[Text section Boundary: Start]

The answer may be found here:
President Obama’s budget was defeated 414-0 in the House late Wednesday, in a vote Republicans arranged to try to embarrass him and shelve his plan for the rest of the year.
The vote came as the House worked its way through its own fiscal year 2013 budget proposal, written by Budget Committee Chairman Paul D. Ryan. Republicans wrote an amendment that contained Mr. Obama’s budget and offered it on the floor, daring Democrats to back the plan, which calls for major tax increases and yet still adds trillions of dollars to the deficit over the next decade.
“It’s not a charade. It’s not a gimmick — unless what the president sent us is the same,” said Rep. Mick Mulvaney, a freshman Republican from South Carolina who sponsored Mr. Obama’s proposal for purposes of the debate. “I would encourage the Democrats to embrace this landmark Democrat document and support it. Personally, I will be voting against it.”
But no Democrats accepted the challenge.
They have their own alternative they wrote, which closely tracks the president’s deficit numbers, though it changes the details of his plan. That plan will receive a vote on Thursday, as will Mr. Ryan’s proposal.
Senate Democrats have said they will not bring a budget to the floor this year, though Republicans in the chamber have talked about trying to at least force a vote on Mr. Obama’s plan there as well.
Last year, when they forced a vote on his 2012 budget, it was defeated 97-0.
In Washington D.C., zero support = zero credibility. Or as Ed Morrissey writes:
This is the second year in a row that Obama’s budget couldn’t win a single Democratic vote in Congress. In parliamentary systems, that would be a vote of no confidence and the party would be looking for new leadership. Perhaps it’s time for the country to do what Democrats won’t do for themselves and look for leadership who can produce rational numbers in budgets, or at least budgets that can win a vote from its own party.

[Text section Boundary: End]

Required work.
A - In the budget vote text, write out everything from "Senate Democrats have" down to "there as well.".
B - In the budget vote text, what was the House's vote count on President Obama's budget?
C - Which people are named in the budget vote text?

[Provided data Boundary: Start]

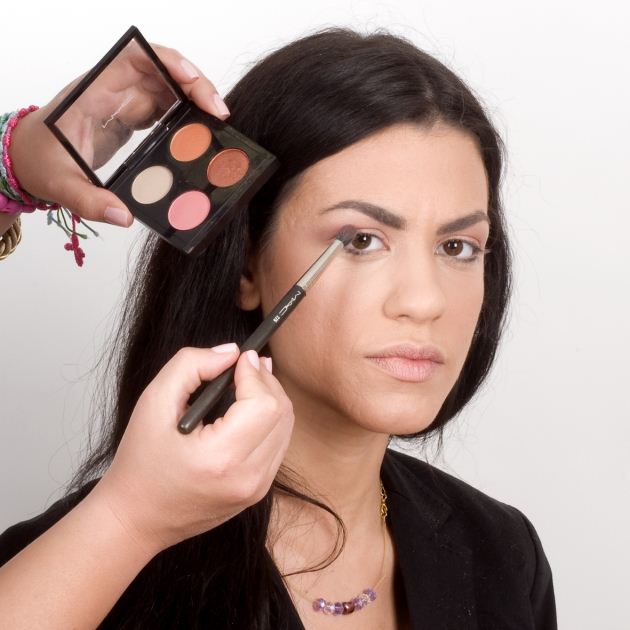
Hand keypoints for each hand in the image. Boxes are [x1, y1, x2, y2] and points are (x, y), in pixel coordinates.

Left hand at [8, 45, 229, 226]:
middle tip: (218, 112)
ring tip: (216, 122)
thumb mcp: (60, 185)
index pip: (133, 59)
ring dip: (194, 98)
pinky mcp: (130, 115)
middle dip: (193, 84)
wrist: (28, 159)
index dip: (167, 62)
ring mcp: (122, 100)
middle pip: (160, 69)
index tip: (192, 81)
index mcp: (92, 92)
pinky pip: (163, 105)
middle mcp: (111, 89)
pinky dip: (185, 113)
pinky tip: (200, 131)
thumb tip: (124, 216)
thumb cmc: (39, 161)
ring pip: (166, 85)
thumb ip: (90, 201)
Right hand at [86, 346, 293, 553]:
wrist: (136, 518)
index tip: (240, 358)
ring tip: (248, 382)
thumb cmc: (140, 462)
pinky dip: (269, 420)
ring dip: (271, 398)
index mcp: (220, 458)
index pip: (263, 404)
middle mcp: (246, 478)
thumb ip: (191, 365)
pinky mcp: (257, 491)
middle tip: (246, 364)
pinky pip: (278, 445)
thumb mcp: (154, 401)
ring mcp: (256, 489)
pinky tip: (248, 409)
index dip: (255, 374)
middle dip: (266, 381)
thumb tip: (231, 353)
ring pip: (285, 428)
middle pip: (281, 413)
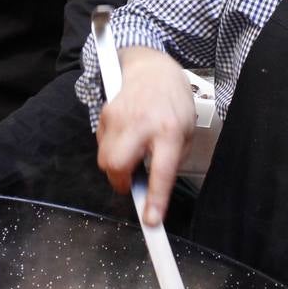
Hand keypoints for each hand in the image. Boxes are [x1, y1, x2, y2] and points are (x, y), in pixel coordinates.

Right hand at [94, 46, 194, 226]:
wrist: (152, 68)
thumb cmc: (173, 102)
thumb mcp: (186, 131)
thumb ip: (171, 159)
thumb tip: (153, 190)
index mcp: (170, 130)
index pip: (162, 171)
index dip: (155, 199)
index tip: (151, 220)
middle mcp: (143, 123)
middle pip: (116, 165)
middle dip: (120, 181)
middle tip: (131, 181)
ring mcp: (120, 116)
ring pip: (105, 159)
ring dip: (116, 166)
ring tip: (132, 153)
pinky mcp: (105, 113)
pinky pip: (101, 145)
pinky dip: (111, 150)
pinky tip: (125, 138)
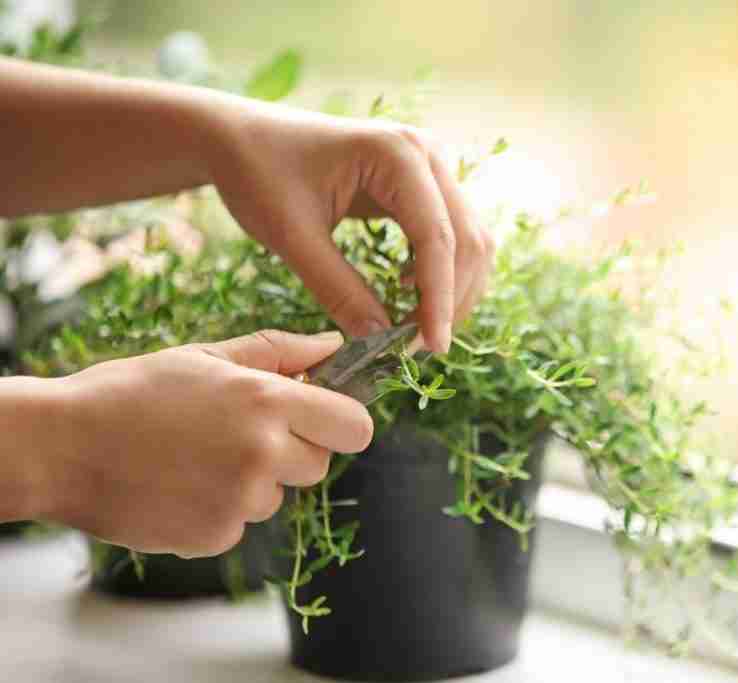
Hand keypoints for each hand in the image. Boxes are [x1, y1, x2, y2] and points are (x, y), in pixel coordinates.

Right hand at [41, 330, 371, 557]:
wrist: (60, 446)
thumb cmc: (132, 392)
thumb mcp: (206, 357)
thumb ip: (279, 352)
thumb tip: (333, 346)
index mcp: (267, 401)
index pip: (355, 426)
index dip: (341, 423)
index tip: (321, 420)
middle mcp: (263, 453)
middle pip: (320, 465)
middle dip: (292, 452)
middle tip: (240, 435)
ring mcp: (240, 500)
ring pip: (278, 496)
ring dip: (252, 483)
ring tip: (195, 458)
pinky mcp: (215, 536)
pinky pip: (241, 524)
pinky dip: (219, 511)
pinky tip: (179, 486)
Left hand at [205, 104, 494, 353]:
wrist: (241, 137)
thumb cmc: (258, 173)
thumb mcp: (292, 237)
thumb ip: (338, 289)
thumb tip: (380, 340)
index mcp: (396, 153)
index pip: (438, 238)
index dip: (440, 299)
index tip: (431, 348)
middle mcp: (427, 153)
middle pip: (468, 240)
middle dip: (451, 299)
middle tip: (417, 348)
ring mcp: (430, 166)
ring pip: (470, 240)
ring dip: (453, 289)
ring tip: (414, 328)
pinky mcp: (423, 184)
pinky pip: (452, 235)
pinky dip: (441, 272)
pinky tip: (408, 294)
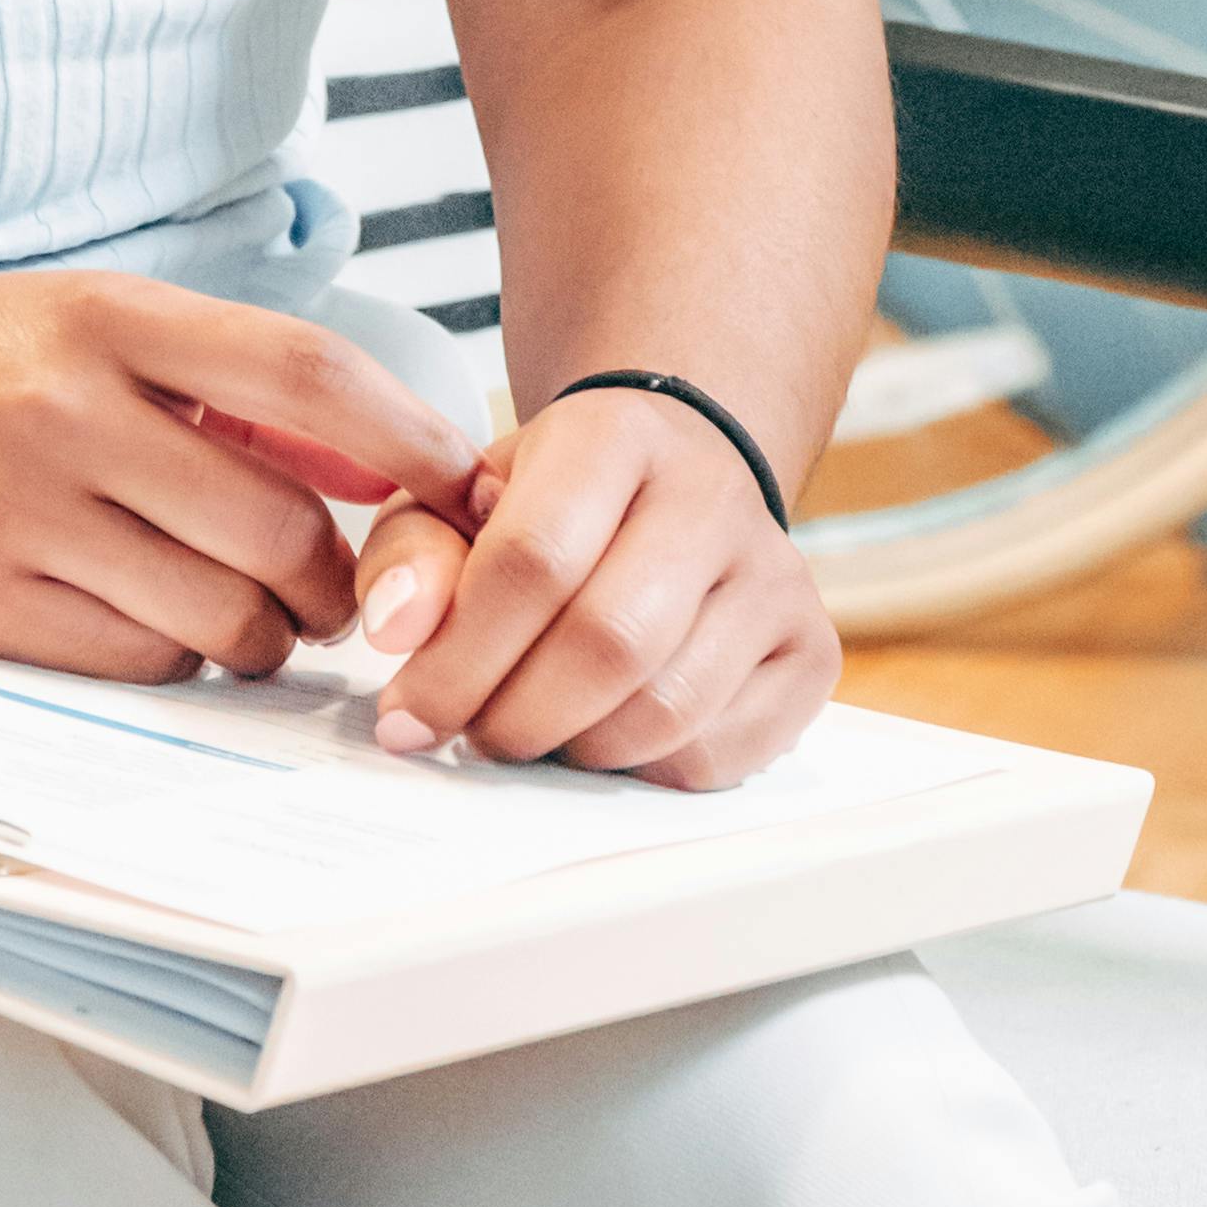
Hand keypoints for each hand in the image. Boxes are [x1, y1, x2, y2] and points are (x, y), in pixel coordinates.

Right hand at [0, 267, 484, 686]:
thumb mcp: (68, 319)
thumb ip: (208, 380)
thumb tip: (371, 454)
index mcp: (103, 315)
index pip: (305, 378)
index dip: (407, 439)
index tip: (458, 482)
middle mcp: (66, 408)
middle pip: (283, 528)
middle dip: (335, 580)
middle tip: (332, 586)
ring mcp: (19, 514)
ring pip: (220, 617)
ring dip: (257, 633)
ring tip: (226, 603)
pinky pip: (136, 665)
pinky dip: (165, 658)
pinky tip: (133, 617)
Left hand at [347, 385, 837, 788]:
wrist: (676, 476)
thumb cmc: (553, 499)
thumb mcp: (460, 497)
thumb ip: (411, 553)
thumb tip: (395, 632)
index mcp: (615, 435)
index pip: (533, 557)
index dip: (458, 656)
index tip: (406, 715)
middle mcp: (713, 497)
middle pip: (608, 643)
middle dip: (516, 715)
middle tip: (470, 735)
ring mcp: (776, 575)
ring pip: (666, 712)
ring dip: (576, 750)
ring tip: (532, 728)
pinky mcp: (811, 650)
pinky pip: (718, 755)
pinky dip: (642, 771)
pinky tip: (605, 732)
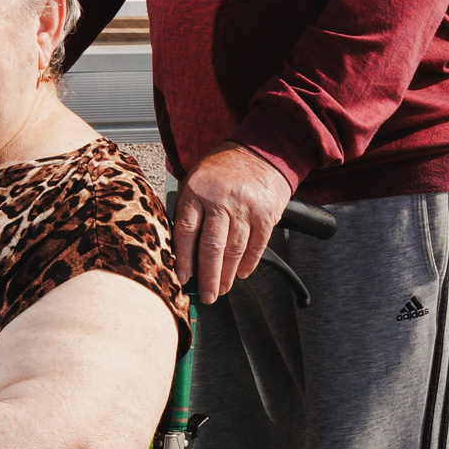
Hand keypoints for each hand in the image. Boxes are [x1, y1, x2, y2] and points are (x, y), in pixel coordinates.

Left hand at [177, 146, 291, 305]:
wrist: (261, 151)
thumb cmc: (223, 170)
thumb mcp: (197, 180)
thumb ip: (190, 211)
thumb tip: (183, 253)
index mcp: (197, 192)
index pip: (186, 231)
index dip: (184, 259)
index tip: (183, 278)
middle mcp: (220, 200)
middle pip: (211, 246)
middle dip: (208, 277)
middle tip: (206, 296)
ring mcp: (245, 207)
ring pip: (234, 250)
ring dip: (227, 275)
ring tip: (222, 289)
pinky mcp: (266, 213)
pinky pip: (256, 245)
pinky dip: (249, 263)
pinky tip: (241, 273)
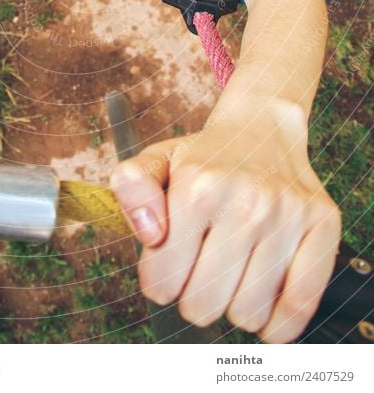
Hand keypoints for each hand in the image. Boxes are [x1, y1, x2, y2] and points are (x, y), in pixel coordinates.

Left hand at [109, 110, 340, 342]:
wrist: (261, 129)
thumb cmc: (203, 158)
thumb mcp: (155, 162)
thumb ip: (131, 189)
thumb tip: (151, 234)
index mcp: (198, 187)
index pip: (162, 283)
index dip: (159, 282)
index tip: (169, 265)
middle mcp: (246, 200)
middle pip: (202, 306)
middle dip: (193, 297)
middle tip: (201, 270)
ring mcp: (288, 214)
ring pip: (247, 314)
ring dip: (233, 306)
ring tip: (232, 276)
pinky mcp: (322, 225)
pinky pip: (299, 307)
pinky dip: (278, 324)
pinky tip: (265, 308)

[Provided data Boundary: End]

Solutions by task.
A -
Senate Democrats have said they will not bring a budget to the floor this year, though Republicans in the chamber have talked about trying to at least force a vote on Mr. Obama’s plan there as well.

B - 414-0

C - President Obama, Paul D. Ryan, Mick Mulvaney, Ed Morrissey